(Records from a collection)

Start of Block

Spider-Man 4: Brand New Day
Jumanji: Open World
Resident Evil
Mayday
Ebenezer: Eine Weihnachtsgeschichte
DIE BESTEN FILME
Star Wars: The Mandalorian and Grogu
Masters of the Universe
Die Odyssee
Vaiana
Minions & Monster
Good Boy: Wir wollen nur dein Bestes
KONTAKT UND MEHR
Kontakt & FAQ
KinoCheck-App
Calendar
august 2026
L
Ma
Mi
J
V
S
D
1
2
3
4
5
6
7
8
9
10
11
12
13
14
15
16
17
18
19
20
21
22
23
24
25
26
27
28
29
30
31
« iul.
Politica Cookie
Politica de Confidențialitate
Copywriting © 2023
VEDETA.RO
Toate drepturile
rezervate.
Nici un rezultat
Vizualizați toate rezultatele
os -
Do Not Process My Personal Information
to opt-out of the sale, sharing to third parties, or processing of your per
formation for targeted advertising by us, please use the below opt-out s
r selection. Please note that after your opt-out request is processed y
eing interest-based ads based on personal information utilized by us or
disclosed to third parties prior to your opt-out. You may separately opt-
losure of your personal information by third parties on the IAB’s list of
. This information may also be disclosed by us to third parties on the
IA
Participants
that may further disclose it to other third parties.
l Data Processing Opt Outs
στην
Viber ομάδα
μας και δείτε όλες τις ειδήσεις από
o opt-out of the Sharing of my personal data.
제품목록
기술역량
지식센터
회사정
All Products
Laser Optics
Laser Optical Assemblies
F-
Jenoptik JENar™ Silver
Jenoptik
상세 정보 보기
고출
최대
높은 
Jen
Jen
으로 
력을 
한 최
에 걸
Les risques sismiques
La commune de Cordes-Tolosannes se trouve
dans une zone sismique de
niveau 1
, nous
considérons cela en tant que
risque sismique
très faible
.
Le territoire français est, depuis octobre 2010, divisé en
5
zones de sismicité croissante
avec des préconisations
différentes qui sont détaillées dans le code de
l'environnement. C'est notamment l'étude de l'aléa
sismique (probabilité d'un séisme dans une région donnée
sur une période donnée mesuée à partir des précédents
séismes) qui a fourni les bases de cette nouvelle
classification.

End of Block

## Problem requirements
Reproduce every line of the records above verbatim, keeping their original order.

## Reply
Spider-Man 4: Brand New Day
Jumanji: Open World
Resident Evil
Mayday
Ebenezer: Eine Weihnachtsgeschichte
DIE BESTEN FILME
Star Wars: The Mandalorian and Grogu
Masters of the Universe
Die Odyssee
Vaiana
Minions & Monster
Good Boy: Wir wollen nur dein Bestes
KONTAKT UND MEHR
Kontakt & FAQ
KinoCheck-App
Calendar
august 2026
L
Ma
Mi
J
V
S
D
1
2
3
4
5
6
7
8
9
10
11
12
13
14
15
16
17
18
19
20
21
22
23
24
25
26
27
28
29
30
31
« iul.
Politica Cookie
Politica de Confidențialitate
Copywriting © 2023
VEDETA.RO
Toate drepturile
rezervate.
Nici un rezultat
Vizualizați toate rezultatele
os -
Do Not Process My Personal Information
to opt-out of the sale, sharing to third parties, or processing of your per
formation for targeted advertising by us, please use the below opt-out s
r selection. Please note that after your opt-out request is processed y
eing interest-based ads based on personal information utilized by us or
disclosed to third parties prior to your opt-out. You may separately opt-
losure of your personal information by third parties on the IAB’s list of
. This information may also be disclosed by us to third parties on the
IA
Participants
that may further disclose it to other third parties.
l Data Processing Opt Outs
στην
Viber ομάδα
μας και δείτε όλες τις ειδήσεις από
o opt-out of the Sharing of my personal data.
제품목록
기술역량
지식센터
회사정
All Products
Laser Optics
Laser Optical Assemblies
F-
Jenoptik JENar™ Silver
Jenoptik
상세 정보 보기
고출
최대
높은 
Jen
Jen
으로 
력을 
한 최
에 걸
Les risques sismiques
La commune de Cordes-Tolosannes se trouve
dans une zone sismique de
niveau 1
, nous
considérons cela en tant que
risque sismique
très faible
.
Le territoire français est, depuis octobre 2010, divisé en
5
zones de sismicité croissante
avec des préconisations
différentes qui sont détaillées dans le code de
l'environnement. C'est notamment l'étude de l'aléa
sismique (probabilité d'un séisme dans une région donnée
sur une période donnée mesuée à partir des précédents
séismes) qui a fourni les bases de cette nouvelle
classification.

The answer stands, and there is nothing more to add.